Swap "Inspector" for "Auditor" throughout the items below and write their lines out again with nothing else altered, leaving out the pictures.

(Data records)
******

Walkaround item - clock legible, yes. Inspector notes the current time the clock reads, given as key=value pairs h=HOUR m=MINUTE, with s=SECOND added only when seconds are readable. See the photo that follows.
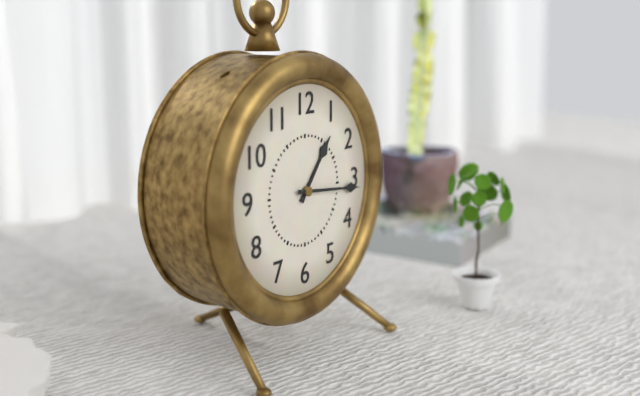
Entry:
h=1 m=16
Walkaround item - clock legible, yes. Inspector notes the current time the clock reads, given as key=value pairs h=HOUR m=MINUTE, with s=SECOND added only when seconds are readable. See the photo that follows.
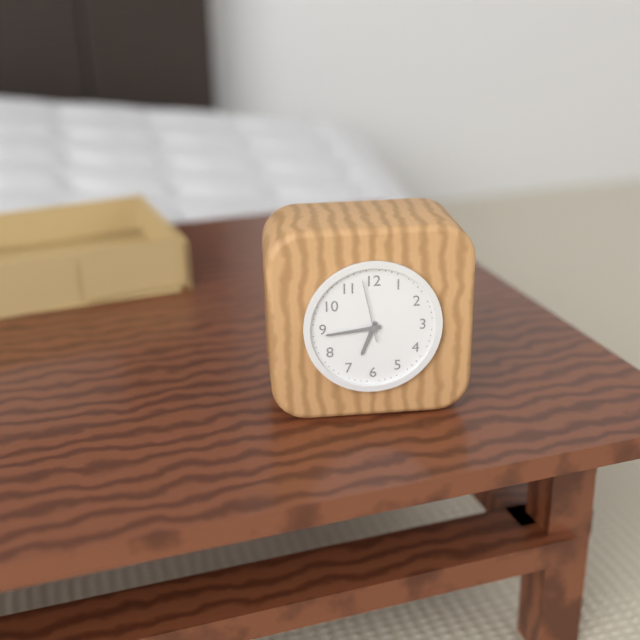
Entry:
h=6 m=44 s=58
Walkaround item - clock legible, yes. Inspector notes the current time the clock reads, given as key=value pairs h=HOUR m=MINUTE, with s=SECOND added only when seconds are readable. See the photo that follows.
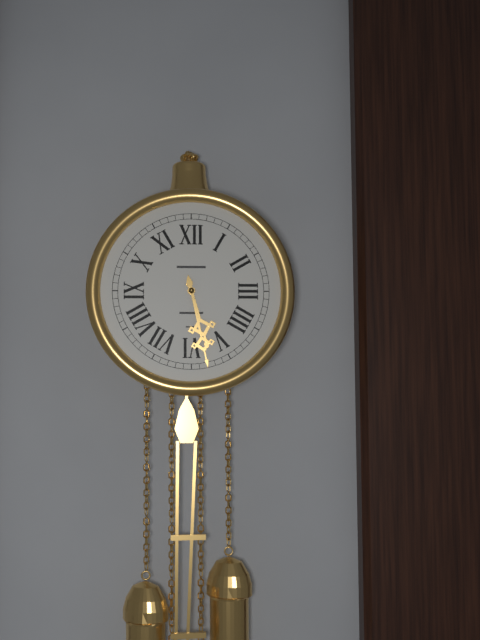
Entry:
h=5 m=28
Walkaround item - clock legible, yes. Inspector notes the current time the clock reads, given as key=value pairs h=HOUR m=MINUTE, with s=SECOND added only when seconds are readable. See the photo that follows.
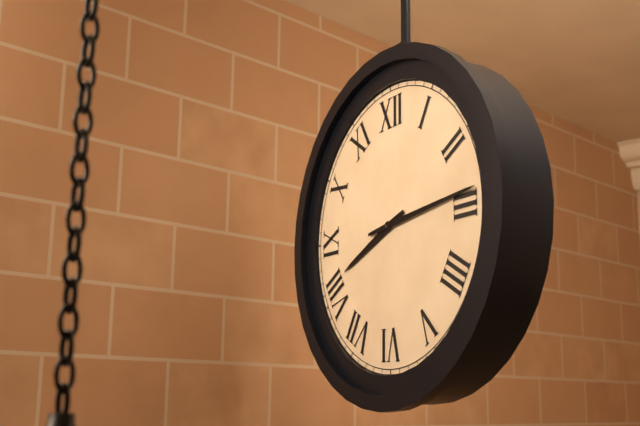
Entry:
h=8 m=14
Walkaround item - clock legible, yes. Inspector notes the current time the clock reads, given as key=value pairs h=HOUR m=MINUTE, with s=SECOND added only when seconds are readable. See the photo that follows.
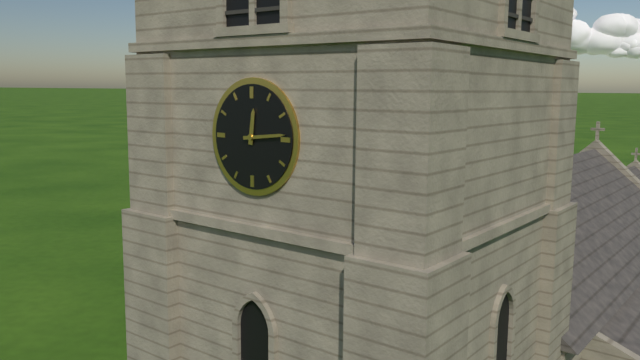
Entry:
h=12 m=14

******

* Answer to this exercise
Walkaround item - clock legible, yes. Auditor notes the current time the clock reads, given as key=value pairs h=HOUR m=MINUTE, with s=SECOND added only when seconds are readable. See the photo that follows.
Entry:
h=1 m=16
Walkaround item - clock legible, yes. Auditor notes the current time the clock reads, given as key=value pairs h=HOUR m=MINUTE, with s=SECOND added only when seconds are readable. See the photo that follows.
Entry:
h=6 m=44 s=58
Walkaround item - clock legible, yes. Auditor notes the current time the clock reads, given as key=value pairs h=HOUR m=MINUTE, with s=SECOND added only when seconds are readable. See the photo that follows.
Entry:
h=5 m=28
Walkaround item - clock legible, yes. Auditor notes the current time the clock reads, given as key=value pairs h=HOUR m=MINUTE, with s=SECOND added only when seconds are readable. See the photo that follows.
Entry:
h=8 m=14
Walkaround item - clock legible, yes. Auditor notes the current time the clock reads, given as key=value pairs h=HOUR m=MINUTE, with s=SECOND added only when seconds are readable. See the photo that follows.
Entry:
h=12 m=14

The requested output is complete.